Requirement ::
Every line below that has "worden" in it should be copied.

===== Exercise input =====

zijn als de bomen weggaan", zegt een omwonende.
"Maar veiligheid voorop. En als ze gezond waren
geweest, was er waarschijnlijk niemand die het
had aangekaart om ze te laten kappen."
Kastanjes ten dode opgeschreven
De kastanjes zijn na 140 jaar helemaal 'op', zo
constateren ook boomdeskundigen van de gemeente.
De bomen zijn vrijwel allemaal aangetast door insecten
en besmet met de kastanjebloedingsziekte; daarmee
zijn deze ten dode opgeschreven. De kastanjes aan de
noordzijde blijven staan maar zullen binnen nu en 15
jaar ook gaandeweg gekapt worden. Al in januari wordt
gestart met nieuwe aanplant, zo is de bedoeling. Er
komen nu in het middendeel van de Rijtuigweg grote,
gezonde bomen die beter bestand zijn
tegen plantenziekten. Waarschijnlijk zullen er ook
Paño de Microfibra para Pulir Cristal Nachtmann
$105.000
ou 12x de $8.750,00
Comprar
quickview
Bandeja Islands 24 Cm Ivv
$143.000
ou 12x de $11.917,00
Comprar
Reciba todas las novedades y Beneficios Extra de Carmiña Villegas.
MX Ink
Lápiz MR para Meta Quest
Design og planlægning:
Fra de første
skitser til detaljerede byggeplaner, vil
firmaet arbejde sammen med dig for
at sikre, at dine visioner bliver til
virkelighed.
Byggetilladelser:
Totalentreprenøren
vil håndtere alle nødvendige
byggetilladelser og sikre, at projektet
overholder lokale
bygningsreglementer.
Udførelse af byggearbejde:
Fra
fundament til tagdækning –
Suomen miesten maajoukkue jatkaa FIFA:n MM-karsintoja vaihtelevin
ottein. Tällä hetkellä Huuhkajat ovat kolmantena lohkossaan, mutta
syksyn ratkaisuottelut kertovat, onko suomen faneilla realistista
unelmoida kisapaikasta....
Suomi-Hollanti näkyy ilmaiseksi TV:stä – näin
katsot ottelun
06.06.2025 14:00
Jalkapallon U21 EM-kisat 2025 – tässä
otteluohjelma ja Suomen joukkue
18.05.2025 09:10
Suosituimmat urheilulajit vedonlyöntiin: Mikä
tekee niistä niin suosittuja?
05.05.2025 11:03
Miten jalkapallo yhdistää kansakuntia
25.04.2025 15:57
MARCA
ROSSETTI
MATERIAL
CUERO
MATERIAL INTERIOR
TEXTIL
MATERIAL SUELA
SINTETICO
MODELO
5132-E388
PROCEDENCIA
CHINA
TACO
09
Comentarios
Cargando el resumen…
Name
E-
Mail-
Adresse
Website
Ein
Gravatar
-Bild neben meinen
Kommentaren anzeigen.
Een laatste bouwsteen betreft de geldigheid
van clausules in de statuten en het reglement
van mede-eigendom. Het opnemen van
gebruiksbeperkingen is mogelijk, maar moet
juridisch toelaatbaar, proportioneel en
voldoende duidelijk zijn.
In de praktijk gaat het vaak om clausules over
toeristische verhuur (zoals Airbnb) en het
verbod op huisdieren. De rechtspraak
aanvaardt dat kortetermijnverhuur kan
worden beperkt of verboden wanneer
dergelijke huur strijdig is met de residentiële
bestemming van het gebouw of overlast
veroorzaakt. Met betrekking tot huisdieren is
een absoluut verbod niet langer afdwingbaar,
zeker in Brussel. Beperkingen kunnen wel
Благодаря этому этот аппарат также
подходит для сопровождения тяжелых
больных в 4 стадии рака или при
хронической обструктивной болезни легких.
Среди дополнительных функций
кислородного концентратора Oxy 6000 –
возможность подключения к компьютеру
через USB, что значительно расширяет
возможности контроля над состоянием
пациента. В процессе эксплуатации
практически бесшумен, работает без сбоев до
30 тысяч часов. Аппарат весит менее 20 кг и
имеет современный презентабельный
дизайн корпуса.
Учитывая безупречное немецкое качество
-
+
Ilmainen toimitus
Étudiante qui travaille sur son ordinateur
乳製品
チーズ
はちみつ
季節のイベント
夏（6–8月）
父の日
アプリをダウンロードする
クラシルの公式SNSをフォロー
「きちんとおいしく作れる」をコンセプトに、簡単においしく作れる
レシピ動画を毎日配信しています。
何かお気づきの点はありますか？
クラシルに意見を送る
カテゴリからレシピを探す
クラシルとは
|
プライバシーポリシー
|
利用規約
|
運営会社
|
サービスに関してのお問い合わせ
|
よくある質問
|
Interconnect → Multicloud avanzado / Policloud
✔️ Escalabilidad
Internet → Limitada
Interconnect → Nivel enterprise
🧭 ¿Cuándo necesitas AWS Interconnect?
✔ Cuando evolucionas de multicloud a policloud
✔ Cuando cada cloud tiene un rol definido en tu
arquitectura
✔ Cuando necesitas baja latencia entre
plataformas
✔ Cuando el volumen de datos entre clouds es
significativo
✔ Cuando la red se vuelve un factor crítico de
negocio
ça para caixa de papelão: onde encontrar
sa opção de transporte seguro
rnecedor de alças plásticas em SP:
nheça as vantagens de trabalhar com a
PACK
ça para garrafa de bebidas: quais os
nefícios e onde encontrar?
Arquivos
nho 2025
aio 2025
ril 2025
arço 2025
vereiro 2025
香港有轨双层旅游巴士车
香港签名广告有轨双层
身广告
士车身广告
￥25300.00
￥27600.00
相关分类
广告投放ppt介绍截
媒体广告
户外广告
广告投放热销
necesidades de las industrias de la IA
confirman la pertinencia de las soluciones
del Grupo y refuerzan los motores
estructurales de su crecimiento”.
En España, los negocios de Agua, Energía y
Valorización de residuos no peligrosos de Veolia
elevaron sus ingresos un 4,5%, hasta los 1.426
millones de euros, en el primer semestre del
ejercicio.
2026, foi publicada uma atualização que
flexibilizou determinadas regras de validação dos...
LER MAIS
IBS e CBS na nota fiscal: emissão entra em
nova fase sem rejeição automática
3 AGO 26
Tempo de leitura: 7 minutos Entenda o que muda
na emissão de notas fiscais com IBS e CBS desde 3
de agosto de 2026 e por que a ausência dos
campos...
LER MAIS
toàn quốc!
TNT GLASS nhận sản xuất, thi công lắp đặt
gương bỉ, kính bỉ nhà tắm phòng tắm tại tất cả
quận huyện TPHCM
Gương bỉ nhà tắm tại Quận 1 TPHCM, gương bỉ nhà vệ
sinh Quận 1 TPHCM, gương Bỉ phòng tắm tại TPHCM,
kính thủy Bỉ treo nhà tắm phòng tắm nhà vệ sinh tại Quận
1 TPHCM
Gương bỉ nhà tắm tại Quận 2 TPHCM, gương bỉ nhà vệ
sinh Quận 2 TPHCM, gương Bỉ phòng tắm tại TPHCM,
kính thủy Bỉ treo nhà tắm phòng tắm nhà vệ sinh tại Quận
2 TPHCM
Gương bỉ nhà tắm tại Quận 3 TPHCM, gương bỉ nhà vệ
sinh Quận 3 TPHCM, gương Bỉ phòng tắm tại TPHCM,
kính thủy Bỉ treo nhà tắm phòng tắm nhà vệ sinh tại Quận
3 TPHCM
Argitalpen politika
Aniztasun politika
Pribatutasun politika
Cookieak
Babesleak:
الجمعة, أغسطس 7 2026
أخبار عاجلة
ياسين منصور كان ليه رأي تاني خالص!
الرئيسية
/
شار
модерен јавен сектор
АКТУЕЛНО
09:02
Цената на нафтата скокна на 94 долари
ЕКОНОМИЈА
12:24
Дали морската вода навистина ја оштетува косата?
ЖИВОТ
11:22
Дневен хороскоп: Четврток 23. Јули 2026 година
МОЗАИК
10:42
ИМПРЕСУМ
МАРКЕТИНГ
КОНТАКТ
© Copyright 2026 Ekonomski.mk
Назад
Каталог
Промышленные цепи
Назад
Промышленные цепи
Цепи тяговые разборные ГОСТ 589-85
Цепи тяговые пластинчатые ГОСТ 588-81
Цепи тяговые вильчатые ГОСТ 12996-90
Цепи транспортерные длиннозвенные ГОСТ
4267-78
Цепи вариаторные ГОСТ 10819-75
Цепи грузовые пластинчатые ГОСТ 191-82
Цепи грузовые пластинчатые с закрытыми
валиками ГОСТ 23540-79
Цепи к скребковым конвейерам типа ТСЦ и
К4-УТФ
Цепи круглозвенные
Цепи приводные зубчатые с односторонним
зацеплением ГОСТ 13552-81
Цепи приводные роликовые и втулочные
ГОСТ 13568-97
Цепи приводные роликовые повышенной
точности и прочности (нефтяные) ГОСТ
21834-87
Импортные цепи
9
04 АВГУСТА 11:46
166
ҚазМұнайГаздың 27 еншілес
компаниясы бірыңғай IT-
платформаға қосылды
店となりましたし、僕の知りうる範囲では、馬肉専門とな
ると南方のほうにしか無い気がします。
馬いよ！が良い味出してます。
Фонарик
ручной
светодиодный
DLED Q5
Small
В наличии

=====

Result of this exercise ::
jaar ook gaandeweg gekapt worden. Al in januari wordt
worden beperkt of verboden wanneer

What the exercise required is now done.